This is starting to experiment with the UCI record linkage comparison data.
contact: [email protected]
- TODO:
- Put data itself in github?
- Cache results of reading files in.
- Figure out missing edge weight strategy (steal from ds-exp/clustering)
- Start basic machine learning
- Snag the data set from https://archive.ics.uci.edu/ml/datasets/Record+Linkage+Comparison+Patterns
- Extract all block_1.csv through block_10.csv and move under "resources/uci/"
In REPL, require the namespace:
(require '[uci-test.core :as uci]
'[ubergraph.core :as uber])
Visualize very small subgraph, nodes 99 and below.
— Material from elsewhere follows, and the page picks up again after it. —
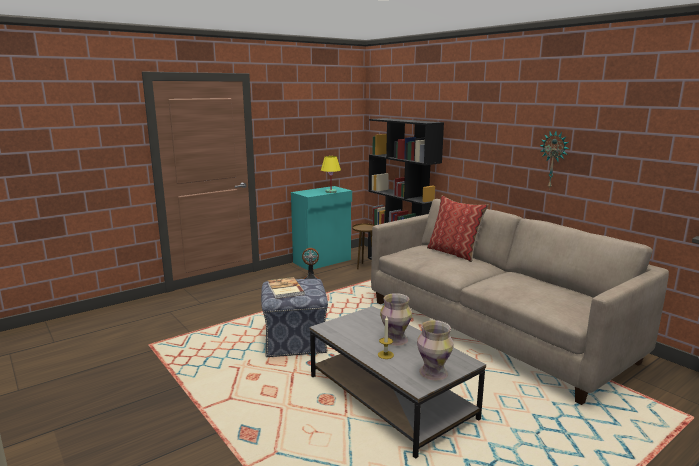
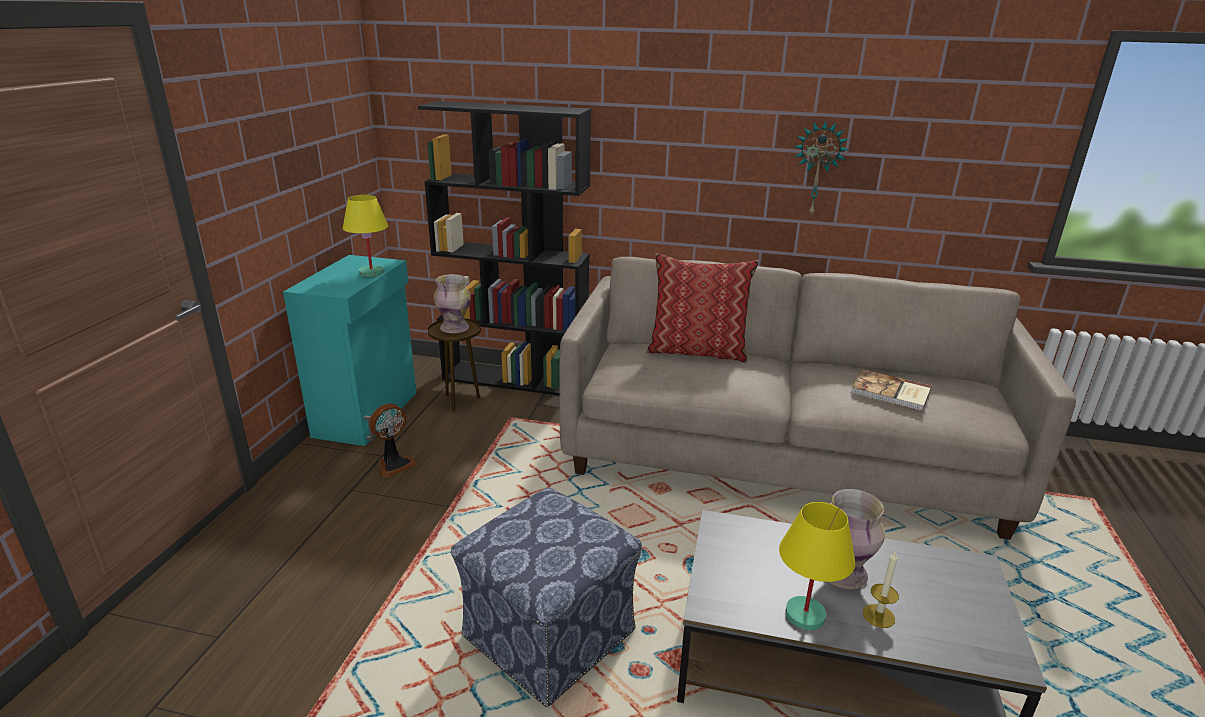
camera: 40 degrees left, 10 degrees up
book [268,277,305,299] -> book moved to [851,369,931,412]
vase [417,320,453,380] -> vase moved to [433,274,471,333]
none -> yellow table lamp [779,502,855,630]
Note, every call to evaluate-uci-data takes a while to read in all files (TODO cache):
(def mygraph (uci/evaluate-uci-data))
(uber/viz-graph mygraph {:auto-label true})
Get stats on a much bigger subgraph.
(def mygraph (uci/evaluate-uci-data "uci/block_" 10 10000 true))
- Arguments are:
- file prefix under resource directory (defaults to recommended above)
- file count (counts 1 to 10 by default)
- max node id to include in subgraph (max of 99999 kills memory)
- whether to "save-memory?" by ditching edge attributes (features and "prob connected")
Copyright © 2016 FIXME
Distributed under the Eclipse Public License either version 1.0 or (at your option) any later version.